しかし、やがてその顔を上げて、まっすぐに詩乃を見ると……先程までとは全く違う顔つきで、柔らかく微笑んだ。



「……やっぱり、朝田さんは凄いや……」
「そう?」
首をかしげて微笑んだ詩乃に、恭二ははにかむように笑う。何時もの、けれど過去に見たどの笑顔より優しく、明るい、彼の笑顔だった。

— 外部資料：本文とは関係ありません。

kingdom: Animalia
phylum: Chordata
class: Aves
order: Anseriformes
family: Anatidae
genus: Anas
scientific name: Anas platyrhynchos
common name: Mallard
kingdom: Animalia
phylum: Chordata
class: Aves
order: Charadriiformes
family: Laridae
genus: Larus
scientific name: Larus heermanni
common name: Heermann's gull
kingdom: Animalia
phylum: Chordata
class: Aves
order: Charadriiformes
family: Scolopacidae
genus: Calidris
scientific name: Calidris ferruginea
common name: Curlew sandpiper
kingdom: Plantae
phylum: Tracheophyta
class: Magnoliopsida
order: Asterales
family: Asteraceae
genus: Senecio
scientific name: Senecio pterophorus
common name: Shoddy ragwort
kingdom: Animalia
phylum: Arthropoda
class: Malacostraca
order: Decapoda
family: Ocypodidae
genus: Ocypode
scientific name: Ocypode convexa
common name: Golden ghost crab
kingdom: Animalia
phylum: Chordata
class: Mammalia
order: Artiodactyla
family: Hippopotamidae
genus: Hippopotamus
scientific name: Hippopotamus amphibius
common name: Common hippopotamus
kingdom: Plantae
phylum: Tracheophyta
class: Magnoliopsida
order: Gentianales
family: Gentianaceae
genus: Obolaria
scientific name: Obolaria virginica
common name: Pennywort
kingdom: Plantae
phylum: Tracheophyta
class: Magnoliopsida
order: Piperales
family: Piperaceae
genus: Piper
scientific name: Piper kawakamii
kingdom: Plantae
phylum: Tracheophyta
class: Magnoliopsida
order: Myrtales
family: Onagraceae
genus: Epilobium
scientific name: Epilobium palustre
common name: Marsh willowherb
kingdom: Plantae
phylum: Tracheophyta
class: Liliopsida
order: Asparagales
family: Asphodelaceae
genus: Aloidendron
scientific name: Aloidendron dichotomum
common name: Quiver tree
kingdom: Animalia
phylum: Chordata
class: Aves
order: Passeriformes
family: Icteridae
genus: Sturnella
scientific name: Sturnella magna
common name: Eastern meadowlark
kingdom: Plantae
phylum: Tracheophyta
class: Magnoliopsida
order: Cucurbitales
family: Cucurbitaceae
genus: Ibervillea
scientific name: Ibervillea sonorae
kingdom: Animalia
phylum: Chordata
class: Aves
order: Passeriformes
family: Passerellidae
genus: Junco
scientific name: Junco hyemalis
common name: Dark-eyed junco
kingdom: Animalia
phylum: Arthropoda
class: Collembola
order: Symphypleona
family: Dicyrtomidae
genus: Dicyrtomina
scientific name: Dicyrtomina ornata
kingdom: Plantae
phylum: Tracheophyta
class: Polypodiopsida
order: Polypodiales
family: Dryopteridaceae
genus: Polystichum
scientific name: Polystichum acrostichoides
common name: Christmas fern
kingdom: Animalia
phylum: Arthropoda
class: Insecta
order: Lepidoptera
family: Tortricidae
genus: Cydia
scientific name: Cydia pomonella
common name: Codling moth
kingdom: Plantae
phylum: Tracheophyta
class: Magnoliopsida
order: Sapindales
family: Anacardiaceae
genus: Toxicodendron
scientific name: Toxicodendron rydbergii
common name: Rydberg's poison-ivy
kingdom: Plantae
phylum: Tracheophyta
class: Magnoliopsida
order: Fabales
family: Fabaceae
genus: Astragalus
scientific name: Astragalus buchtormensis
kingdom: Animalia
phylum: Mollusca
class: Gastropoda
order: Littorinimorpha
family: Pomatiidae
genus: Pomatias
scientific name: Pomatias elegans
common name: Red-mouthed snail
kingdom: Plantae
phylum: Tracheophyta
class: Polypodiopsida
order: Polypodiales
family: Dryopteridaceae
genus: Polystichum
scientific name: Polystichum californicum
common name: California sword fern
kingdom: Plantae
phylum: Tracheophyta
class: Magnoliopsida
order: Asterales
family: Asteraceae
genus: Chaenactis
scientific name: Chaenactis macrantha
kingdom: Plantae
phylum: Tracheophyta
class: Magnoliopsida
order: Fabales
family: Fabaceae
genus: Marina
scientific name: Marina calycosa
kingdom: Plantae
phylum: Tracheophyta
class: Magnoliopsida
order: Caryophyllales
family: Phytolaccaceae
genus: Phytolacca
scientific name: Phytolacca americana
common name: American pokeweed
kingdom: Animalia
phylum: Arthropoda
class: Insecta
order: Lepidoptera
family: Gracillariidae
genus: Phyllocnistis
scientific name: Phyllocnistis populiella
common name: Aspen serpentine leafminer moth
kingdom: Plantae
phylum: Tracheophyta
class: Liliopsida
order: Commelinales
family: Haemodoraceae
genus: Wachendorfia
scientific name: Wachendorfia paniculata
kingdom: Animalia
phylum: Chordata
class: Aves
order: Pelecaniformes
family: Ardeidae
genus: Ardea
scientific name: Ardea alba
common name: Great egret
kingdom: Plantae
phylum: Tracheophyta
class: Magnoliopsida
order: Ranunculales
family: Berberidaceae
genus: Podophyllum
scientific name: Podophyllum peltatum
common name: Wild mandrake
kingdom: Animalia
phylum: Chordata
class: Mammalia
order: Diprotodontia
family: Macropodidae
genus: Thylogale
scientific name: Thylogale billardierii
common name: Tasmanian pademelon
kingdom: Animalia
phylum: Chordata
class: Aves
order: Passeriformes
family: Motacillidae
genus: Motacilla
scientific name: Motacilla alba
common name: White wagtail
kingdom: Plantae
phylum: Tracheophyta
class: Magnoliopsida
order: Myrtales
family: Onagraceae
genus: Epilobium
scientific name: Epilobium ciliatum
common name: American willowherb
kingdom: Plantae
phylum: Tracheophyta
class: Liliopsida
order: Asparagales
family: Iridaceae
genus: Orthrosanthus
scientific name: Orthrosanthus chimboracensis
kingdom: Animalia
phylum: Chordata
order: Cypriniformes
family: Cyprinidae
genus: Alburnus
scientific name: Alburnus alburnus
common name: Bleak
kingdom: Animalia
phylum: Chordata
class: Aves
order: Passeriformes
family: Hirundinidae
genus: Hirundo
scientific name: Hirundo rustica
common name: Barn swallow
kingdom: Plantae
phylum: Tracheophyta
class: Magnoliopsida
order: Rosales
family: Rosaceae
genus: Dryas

「……僕でも、まだ頑張れるかもって、気付かせてくれたもの……こんな、僕でも……」
「……うん。私も……あ、そうだ」
「?」
思いついたように空を見た詩乃に、恭二は首をかしげる。

「改めて、これからもよろしく、新川君」
そう言って詩乃が差し出した右手を見て、恭二は少しだけ硬直すると

「……うぁ……う……!」
「ち、ちょっと、なんで泣くのよ」
突然涙を流して俯きだし、詩乃は戸惑ったように問う。
その声に、泣きながら笑った恭二は、ブンブンと首を横に振る。

「な、何でも無いよ……こちらこそ、よろしく。朝田さん」
相変わらず泣いたままそう言って、恭二はゆっくりと目の前の手を、自分の手で握った。



「これにて、一件落着。だな」
彼等の後ろで、ニヤリと笑った青年が、冬空の下で、都心の光に負けず、うっすらと光る星空を眺めていた。